(Entries shown Opens)

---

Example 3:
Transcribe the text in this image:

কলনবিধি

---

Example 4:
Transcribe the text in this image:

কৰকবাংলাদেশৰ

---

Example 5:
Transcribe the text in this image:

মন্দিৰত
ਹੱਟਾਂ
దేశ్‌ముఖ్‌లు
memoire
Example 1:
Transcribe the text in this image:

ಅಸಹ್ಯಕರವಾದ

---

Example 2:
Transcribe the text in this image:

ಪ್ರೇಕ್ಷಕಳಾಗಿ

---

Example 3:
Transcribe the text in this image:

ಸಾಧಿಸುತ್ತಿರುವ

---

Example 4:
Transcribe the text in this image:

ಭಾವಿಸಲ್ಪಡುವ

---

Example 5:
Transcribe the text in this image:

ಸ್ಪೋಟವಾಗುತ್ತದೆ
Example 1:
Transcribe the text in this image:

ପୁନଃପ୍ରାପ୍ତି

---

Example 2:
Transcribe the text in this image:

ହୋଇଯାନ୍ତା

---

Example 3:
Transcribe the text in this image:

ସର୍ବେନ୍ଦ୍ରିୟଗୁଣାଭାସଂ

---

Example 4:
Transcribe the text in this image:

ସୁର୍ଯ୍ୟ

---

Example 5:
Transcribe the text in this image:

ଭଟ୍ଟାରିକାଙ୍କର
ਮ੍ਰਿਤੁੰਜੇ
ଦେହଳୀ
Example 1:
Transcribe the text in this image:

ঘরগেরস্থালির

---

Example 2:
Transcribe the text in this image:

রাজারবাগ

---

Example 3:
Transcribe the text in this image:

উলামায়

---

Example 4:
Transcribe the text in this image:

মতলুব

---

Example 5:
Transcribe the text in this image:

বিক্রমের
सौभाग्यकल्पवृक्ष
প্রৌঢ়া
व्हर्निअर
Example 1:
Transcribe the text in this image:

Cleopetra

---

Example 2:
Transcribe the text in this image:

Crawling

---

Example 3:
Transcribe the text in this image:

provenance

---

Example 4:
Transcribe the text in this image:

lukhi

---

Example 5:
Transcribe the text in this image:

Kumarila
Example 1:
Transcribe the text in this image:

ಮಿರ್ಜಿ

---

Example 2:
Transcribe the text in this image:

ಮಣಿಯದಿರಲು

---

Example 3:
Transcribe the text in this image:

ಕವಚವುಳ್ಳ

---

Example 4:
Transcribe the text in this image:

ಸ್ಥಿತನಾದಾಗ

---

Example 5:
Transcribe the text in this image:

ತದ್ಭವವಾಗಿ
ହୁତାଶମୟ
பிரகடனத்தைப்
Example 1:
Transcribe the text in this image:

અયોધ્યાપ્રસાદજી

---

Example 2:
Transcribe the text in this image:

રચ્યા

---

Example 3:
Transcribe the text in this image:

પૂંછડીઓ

(Entries shown Closes)

**What is expected:** The records above should be printed in full, exactly as they appear.

**Output:**
---

Example 3:
Transcribe the text in this image:

কলনবিধি

---

Example 4:
Transcribe the text in this image:

কৰকবাংলাদেশৰ

---

Example 5:
Transcribe the text in this image:

মন্দিৰত
ਹੱਟਾਂ
దేశ్‌ముఖ్‌లు
memoire
Example 1:
Transcribe the text in this image:

ಅಸಹ್ಯಕರವಾದ

---

Example 2:
Transcribe the text in this image:

ಪ್ರೇಕ್ಷಕಳಾಗಿ

---

Example 3:
Transcribe the text in this image:

ಸಾಧಿಸುತ್ತಿರುವ

---

Example 4:
Transcribe the text in this image:

ಭಾವಿಸಲ್ಪಡುವ

---

Example 5:
Transcribe the text in this image:

ಸ್ಪೋಟವಾಗುತ್ತದೆ
Example 1:
Transcribe the text in this image:

ପୁନଃପ୍ରାପ୍ତି

---

Example 2:
Transcribe the text in this image:

ହୋଇଯାନ୍ତା

---

Example 3:
Transcribe the text in this image:

ସର୍ବେନ୍ଦ୍ରିୟଗୁଣାଭାସଂ

---

Example 4:
Transcribe the text in this image:

ସୁର୍ଯ୍ୟ

---

Example 5:
Transcribe the text in this image:

ଭଟ୍ଟାରିକାଙ୍କର
ਮ੍ਰਿਤੁੰਜੇ
ଦେହଳୀ
Example 1:
Transcribe the text in this image:

ঘরগেরস্থালির

---

Example 2:
Transcribe the text in this image:

রাজারবাগ

---

Example 3:
Transcribe the text in this image:

উলামায়

---

Example 4:
Transcribe the text in this image:

মতলুব

---

Example 5:
Transcribe the text in this image:

বিক্রমের
सौभाग्यकल्पवृक्ष
প্রৌঢ়া
व्हर्निअर
Example 1:
Transcribe the text in this image:

Cleopetra

---

Example 2:
Transcribe the text in this image:

Crawling

---

Example 3:
Transcribe the text in this image:

provenance

---

Example 4:
Transcribe the text in this image:

lukhi

---

Example 5:
Transcribe the text in this image:

Kumarila
Example 1:
Transcribe the text in this image:

ಮಿರ್ಜಿ

---

Example 2:
Transcribe the text in this image:

ಮಣಿಯದಿರಲು

---

Example 3:
Transcribe the text in this image:

ಕವಚವುಳ್ಳ

---

Example 4:
Transcribe the text in this image:

ಸ್ಥಿತನಾದಾಗ

---

Example 5:
Transcribe the text in this image:

ತದ್ಭವವಾಗಿ
ହୁତାଶମୟ
பிரகடனத்தைப்
Example 1:
Transcribe the text in this image:

અયોધ્યાપ્રસાદજી

---

Example 2:
Transcribe the text in this image:

રચ્યા

---

Example 3:
Transcribe the text in this image:

પૂંછડીઓ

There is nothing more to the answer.